INSTRUCCIÓN DE TRABAJO: Prosigue el texto sobre Lutero y la Reforma a partir de su última frase.

PASAJE EXTRAÍDO:
________________

El esfuerzo para hacerse
grato a este Dios insondable, llevado a cabo con una indudable seriedad y
un vivo sentimiento de lo absoluto, conduce a Lutero a la paradójica
conclusión de que el hombre no puede jamás estimarse positivamente digno
de la gracia, y que su único mérito ante Dios consiste en reconocerse
radicalmente pecador, acusándose sin merced ante Dios y haciendo suyo su
veredicto condenatorio. A una tal acusación incondicionada de sí mismo,
Dios contesta con una no menos incondicionada absolución. Estos
pensamientos reciben en Lutero una influencia de apoyo por parte de la
mística germánica, aunque no asimila (por sus premisas críticas
occamistas) su fondo especulativo neoplatónico. El deseo de poner en
claro su "teología de la cruz" como una doctrina de absoluta penitencia
interior con respecto a la práctica penitencial de la Iglesia
(indulgencias) conduce a Lutero a la proclamación de las noventa y cinco
tesis (1517) y a la revolución religiosa.
La
espiritualidad de la Reforma refleja las exigencias complejas y a veces
antitéticas de la experiencia luterana. Por una parte la concepción
intimista de la penitencia, y en general de la vida religiosa, pone al
hombre directamente en relación con Dios, y al desvalorizar
intrínsecamente las obras meritorias, es natural que la Iglesia, como
dispensadora de la gracia, quede privada de motivación y sea abandonada;
por otra parte, la actitud crítica, antirracionalista y anatomista que
caracterizó a Lutero se contrapone al intelectualismo y a la confianza
en la persona que aportó el Humanismo.

________________

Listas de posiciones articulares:
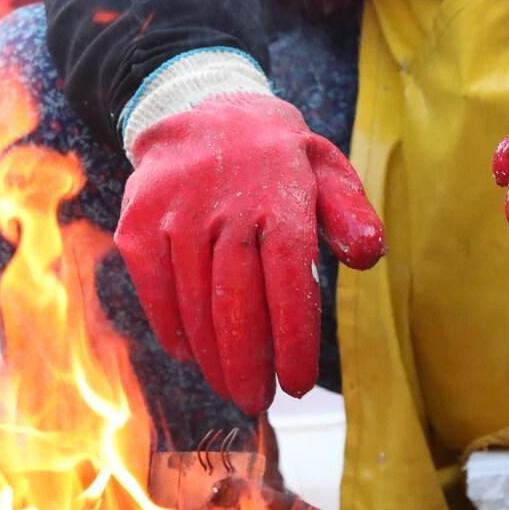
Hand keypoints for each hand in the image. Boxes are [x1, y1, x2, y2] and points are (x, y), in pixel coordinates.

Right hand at [116, 93, 384, 414]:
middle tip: (257, 400)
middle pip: (237, 301)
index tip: (295, 383)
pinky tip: (190, 353)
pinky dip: (171, 327)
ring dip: (212, 355)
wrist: (197, 109)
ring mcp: (176, 214)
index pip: (290, 281)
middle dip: (247, 362)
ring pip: (194, 303)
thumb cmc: (273, 159)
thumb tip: (369, 255)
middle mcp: (226, 206)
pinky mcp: (139, 222)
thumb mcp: (324, 169)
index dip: (292, 338)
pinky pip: (155, 288)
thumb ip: (350, 213)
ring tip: (228, 386)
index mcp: (282, 197)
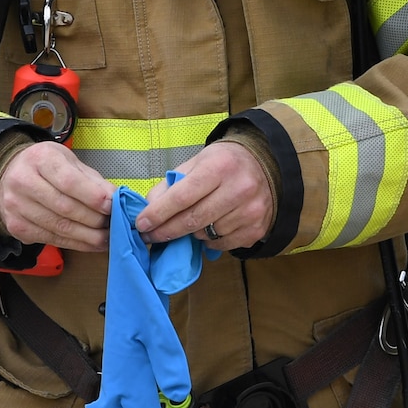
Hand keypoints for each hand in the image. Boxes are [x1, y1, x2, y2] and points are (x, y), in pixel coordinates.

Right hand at [0, 141, 113, 252]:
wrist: (8, 176)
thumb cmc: (46, 167)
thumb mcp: (70, 162)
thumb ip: (92, 180)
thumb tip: (115, 198)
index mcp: (40, 159)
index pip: (69, 181)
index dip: (93, 197)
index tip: (112, 206)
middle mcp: (23, 182)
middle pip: (65, 207)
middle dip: (94, 220)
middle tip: (114, 225)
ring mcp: (16, 206)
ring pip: (58, 227)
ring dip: (87, 236)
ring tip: (107, 238)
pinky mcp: (16, 227)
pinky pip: (50, 239)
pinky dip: (75, 244)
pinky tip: (90, 244)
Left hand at [134, 141, 272, 247]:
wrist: (267, 166)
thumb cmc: (224, 164)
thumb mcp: (196, 163)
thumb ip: (170, 185)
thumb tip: (148, 210)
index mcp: (219, 167)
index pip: (182, 197)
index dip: (158, 214)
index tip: (141, 224)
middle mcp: (239, 189)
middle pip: (192, 220)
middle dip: (166, 231)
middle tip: (150, 236)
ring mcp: (250, 211)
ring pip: (205, 234)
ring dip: (190, 234)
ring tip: (188, 224)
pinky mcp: (256, 229)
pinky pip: (221, 244)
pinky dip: (208, 240)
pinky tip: (209, 228)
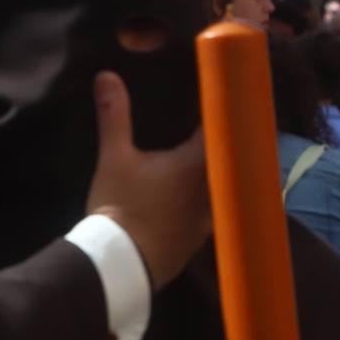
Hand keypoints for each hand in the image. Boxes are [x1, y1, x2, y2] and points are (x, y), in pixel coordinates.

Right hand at [86, 72, 209, 287]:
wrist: (120, 264)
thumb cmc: (121, 207)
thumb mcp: (114, 158)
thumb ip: (114, 116)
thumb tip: (106, 75)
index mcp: (200, 164)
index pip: (225, 130)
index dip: (227, 114)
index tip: (230, 98)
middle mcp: (215, 189)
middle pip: (232, 158)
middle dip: (229, 142)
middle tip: (228, 124)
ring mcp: (212, 216)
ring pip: (227, 186)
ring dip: (224, 171)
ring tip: (218, 155)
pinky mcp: (203, 236)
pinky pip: (216, 208)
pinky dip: (214, 196)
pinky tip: (202, 191)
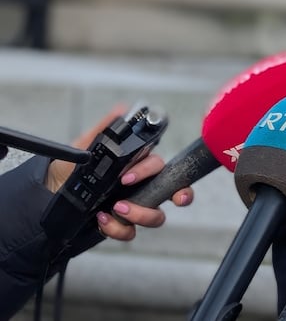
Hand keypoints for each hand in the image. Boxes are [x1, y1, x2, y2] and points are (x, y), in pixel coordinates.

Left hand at [44, 105, 193, 240]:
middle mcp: (139, 187)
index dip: (153, 170)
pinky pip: (131, 232)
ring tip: (117, 209)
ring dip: (141, 214)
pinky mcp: (120, 226)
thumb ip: (104, 130)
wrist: (46, 198)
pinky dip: (118, 229)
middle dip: (181, 194)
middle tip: (175, 197)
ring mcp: (132, 208)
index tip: (135, 175)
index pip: (159, 166)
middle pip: (170, 191)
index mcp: (135, 167)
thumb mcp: (82, 147)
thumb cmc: (66, 171)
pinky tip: (102, 220)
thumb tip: (121, 111)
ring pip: (156, 215)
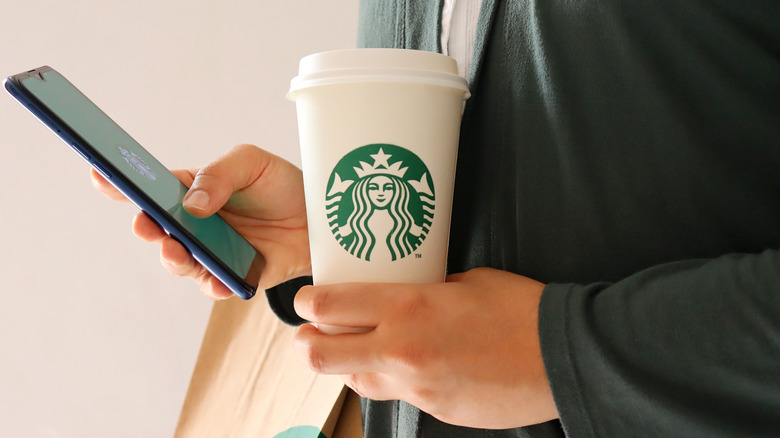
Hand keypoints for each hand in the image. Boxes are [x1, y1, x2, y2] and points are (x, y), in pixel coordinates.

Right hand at [92, 144, 309, 298]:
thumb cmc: (282, 184)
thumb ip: (219, 174)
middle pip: (159, 229)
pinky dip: (213, 284)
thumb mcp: (252, 162)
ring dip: (173, 257)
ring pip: (180, 260)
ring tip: (177, 250)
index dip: (121, 183)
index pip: (150, 187)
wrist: (322, 217)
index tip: (99, 175)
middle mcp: (195, 223)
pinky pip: (215, 285)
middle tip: (146, 224)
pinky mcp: (234, 274)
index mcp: (192, 189)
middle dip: (147, 227)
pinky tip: (217, 281)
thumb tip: (191, 203)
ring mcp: (212, 251)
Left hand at [293, 267, 558, 428]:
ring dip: (350, 365)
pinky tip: (419, 365)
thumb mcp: (464, 282)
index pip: (329, 307)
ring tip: (367, 349)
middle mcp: (401, 352)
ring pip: (354, 382)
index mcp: (407, 309)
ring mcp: (416, 388)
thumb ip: (422, 291)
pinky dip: (395, 380)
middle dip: (306, 343)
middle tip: (312, 332)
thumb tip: (400, 296)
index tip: (305, 300)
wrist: (562, 357)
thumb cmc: (519, 309)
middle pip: (320, 356)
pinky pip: (398, 396)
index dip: (305, 303)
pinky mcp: (434, 411)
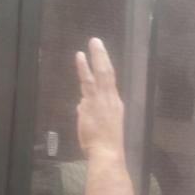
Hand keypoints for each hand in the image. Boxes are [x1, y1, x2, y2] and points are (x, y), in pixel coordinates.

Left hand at [75, 38, 124, 160]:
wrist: (107, 153)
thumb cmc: (105, 145)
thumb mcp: (99, 126)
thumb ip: (90, 112)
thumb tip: (82, 104)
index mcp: (115, 105)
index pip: (110, 83)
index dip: (106, 68)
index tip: (102, 56)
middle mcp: (111, 100)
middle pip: (108, 74)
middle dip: (103, 57)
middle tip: (97, 42)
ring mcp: (102, 100)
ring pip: (100, 73)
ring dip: (96, 57)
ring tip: (92, 44)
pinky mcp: (93, 102)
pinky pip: (88, 81)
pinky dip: (84, 68)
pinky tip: (80, 58)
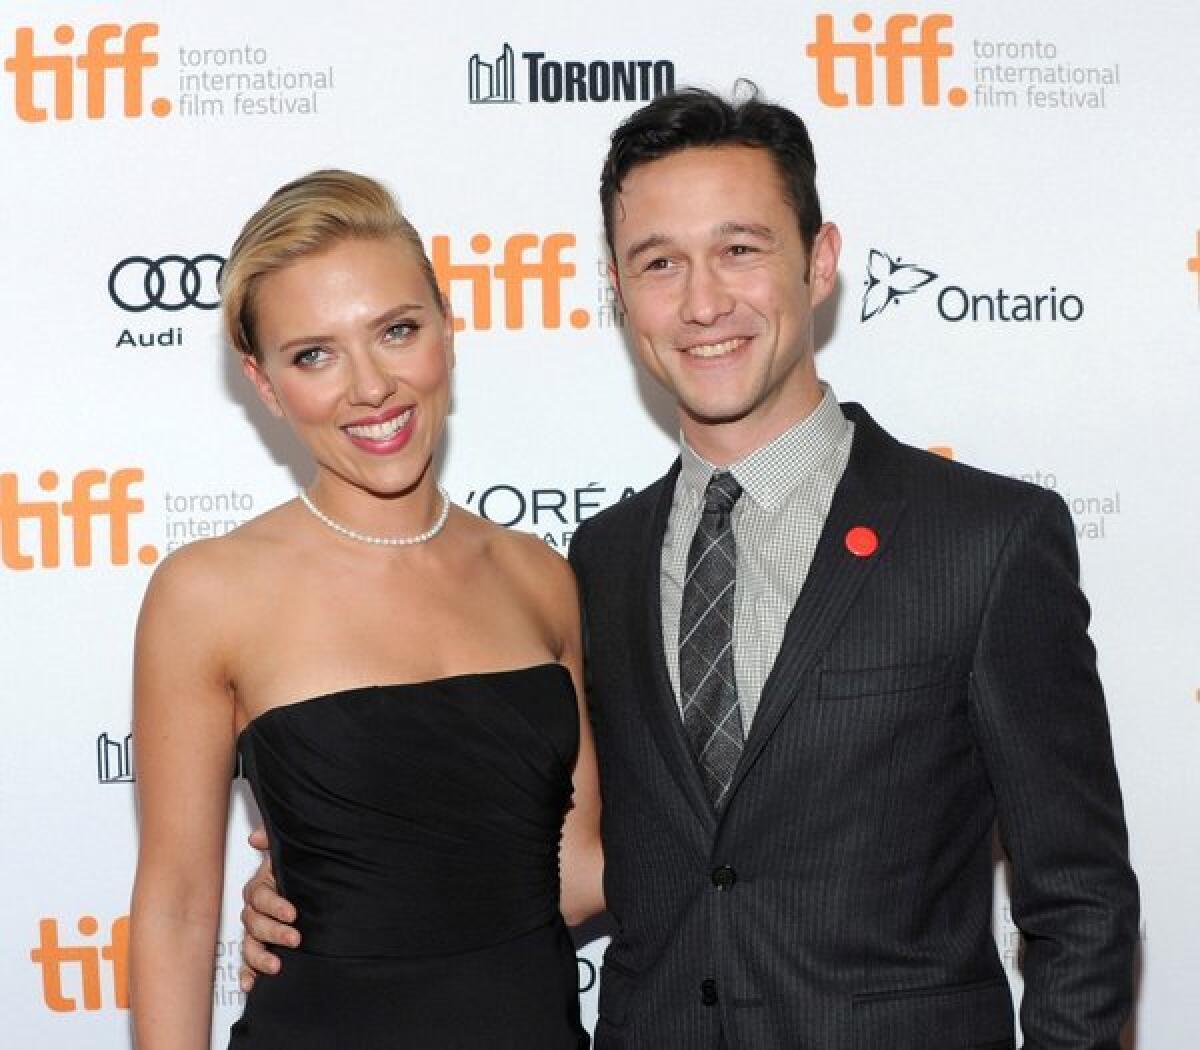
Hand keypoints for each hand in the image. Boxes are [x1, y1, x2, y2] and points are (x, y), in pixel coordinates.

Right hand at [238, 827, 300, 991]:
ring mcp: (257, 929)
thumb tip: (257, 837)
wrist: (312, 884)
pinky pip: (248, 961)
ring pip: (250, 944)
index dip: (275, 905)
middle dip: (274, 932)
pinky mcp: (261, 946)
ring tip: (276, 965)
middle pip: (254, 923)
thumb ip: (274, 844)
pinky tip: (250, 984)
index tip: (293, 913)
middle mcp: (255, 908)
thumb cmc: (298, 870)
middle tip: (295, 938)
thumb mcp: (290, 854)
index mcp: (261, 886)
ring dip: (260, 956)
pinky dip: (247, 973)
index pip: (260, 896)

________________

RESULTADO A CONTINUACIÓN:
Lutero en un retrato de Cranach el Viejo (1521)
La
Iglesia, como custodia de la revelación, como garantizadora sacramental
de la gracia, es indispensable en su espiritualidad, y Lutero la
reconstruye después haberla negado; pero la reconstruye como un puro
cuerpo espiritual, abandonando sus aspectos jurídicos y administrativos a
la autoridad de los príncipes alemanes, los cuales, en el pensamiento
de Lutero, administran la Iglesia, no en cuanto son el Estado, sino en
cuanto que ellos son también "miembros preeminentes" de la Iglesia,
investidos, por su posición, de especiales responsabilidades.
La
misma complejidad llena de antítesis se encuentra en toda la concepción
luterana de la vida. Si Lutero abandona el estado monástico (no
voluntariamente, a decir verdad, sino forzado por las circunstancias) y
si lo combate como la quintaesencia de las "obras meritorias", con una
polémica violenta hasta la injusticia, no por ello reivindica Lutero la
posibilidad de un gozoso vivir humano. Todo el mundo para Lutero yace en
el mal, y el pecado se insinúa en todas partes, desde la forma sutil de
la vanidad y del amor a sí mismo hasta en las expresiones de moralidad
más elevadas.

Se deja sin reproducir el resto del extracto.